Actor John Cusack apologises for anti-Semitic tweet – after defending why he posted it

In a flurry of tweets on Monday, actor John Cusack repeatedly apologised to his 1.6 million followers for retweeting an anti-Semitic meme – after defending why he hit send in the first place.

The offensive tweet, since deleted, featured a black and white cartoon that depicted a giant hand with a blue Star of David imposed on the sleeve, smashing a crowd of feeble-looking people beneath it.

Accompanying the image is a quote mistakenly attributed to 18th-century French philosopher Voltaire: "To learn who rules over you, simply find out who you are not allowed to criticise." The phrase's origin can be traced to white nationalist and neo-Nazi Kevin Alfred Strom, according to USA Today.

In a flurry of tweets on Monday, actor John Cusack repeatedly apologised for his post.

After hitting retweet with his own words – "Follow the money" – attached, Cusack was immediately met with criticism from fans and followers who recognised the clear anti-Semitic message in the image.

The Say Anything actor initially claimed (in another deleted tweet) that he had been "got" by a "bot," which, in collective Twitter understanding, meant that Cusack's account had been hacked. That easy denial didn't fly. Cusack later claimed that by "bot" he meant "alt right" account.

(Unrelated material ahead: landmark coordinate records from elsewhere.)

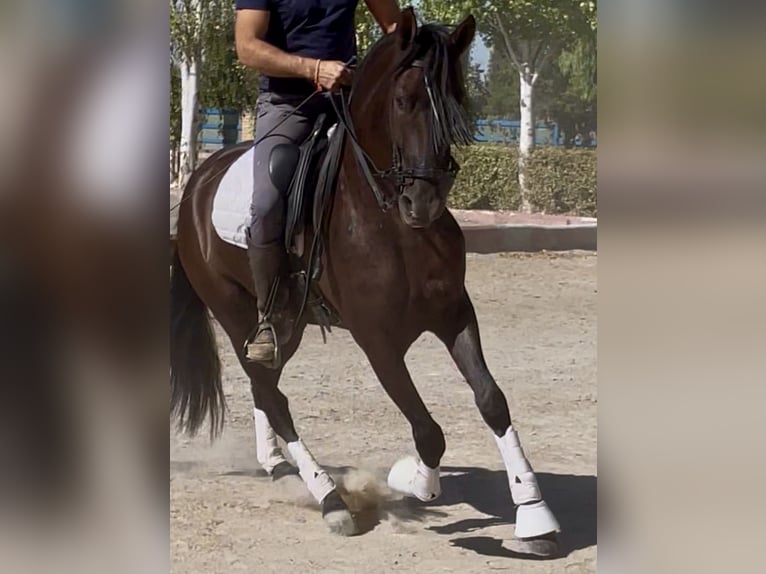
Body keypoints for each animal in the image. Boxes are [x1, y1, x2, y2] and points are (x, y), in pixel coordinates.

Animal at [170, 8, 560, 556]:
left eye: (456, 98)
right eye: (403, 101)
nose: (424, 202)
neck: (388, 219)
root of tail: (196, 186)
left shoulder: (455, 314)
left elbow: (491, 401)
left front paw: (533, 514)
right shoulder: (378, 342)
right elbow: (428, 430)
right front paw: (413, 480)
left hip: (286, 323)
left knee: (264, 386)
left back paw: (278, 467)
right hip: (233, 310)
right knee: (272, 394)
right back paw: (329, 499)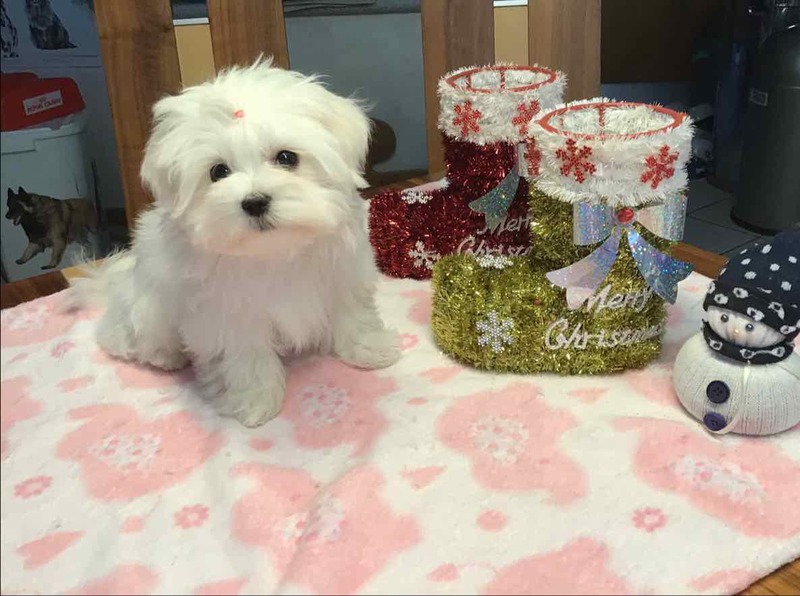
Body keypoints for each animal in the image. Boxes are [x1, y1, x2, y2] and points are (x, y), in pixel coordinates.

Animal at [71, 60, 401, 427]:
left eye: (287, 157)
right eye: (218, 172)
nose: (254, 202)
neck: (274, 249)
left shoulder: (342, 274)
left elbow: (352, 312)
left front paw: (370, 349)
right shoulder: (229, 313)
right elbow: (247, 355)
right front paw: (256, 400)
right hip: (147, 311)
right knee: (126, 338)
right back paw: (165, 357)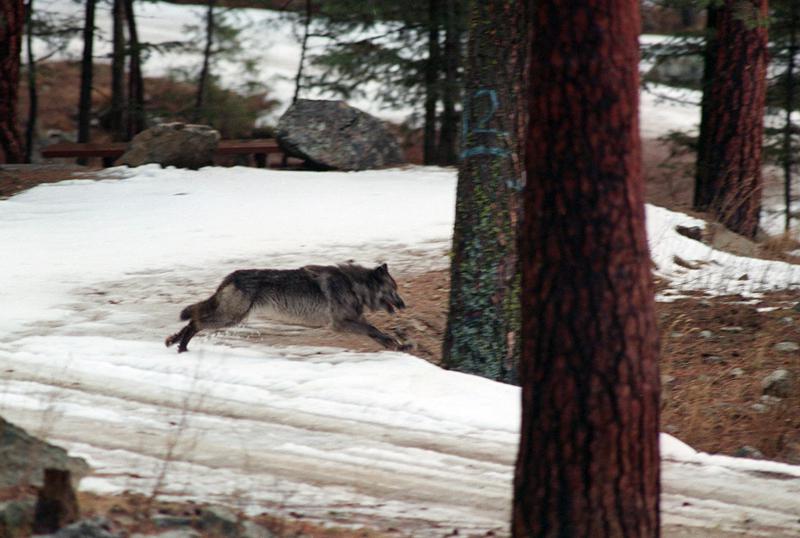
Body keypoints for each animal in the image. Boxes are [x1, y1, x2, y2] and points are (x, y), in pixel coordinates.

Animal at [166, 260, 410, 352]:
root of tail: (231, 276)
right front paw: (395, 343)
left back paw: (174, 341)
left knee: (194, 317)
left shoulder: (354, 320)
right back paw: (182, 346)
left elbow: (375, 333)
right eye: (393, 289)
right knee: (196, 321)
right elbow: (374, 329)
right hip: (230, 318)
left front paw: (398, 345)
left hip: (229, 316)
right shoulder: (341, 324)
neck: (353, 285)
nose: (404, 305)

He then added another explanation – that the offensive retweet was meant to criticise Israel's policies against Palestinians, and not to disparage the Jewish faith as a whole.

After numerous attempts at explaining his position as anti-Israel, Cusack eventually admitted the original retweet was indeed anti-Semitic.

"The use of the star," he tweeted, "even if it depicts the state of Israel – committing human rights violations – when combined with anti-Jewish tropes about power- is anti-Semitic & anti-Semitism has no place in any rational political dialoge (sic)."

The actor then pointed his followers to a film he made in 2002 called Max, which explores the relationship between a Jewish art dealer (played by Cusack) and his young student, Adolf Hitler. "I've been digging in deeply to the complexities of the history of antisemitism and fascism for years," Cusack tweeted.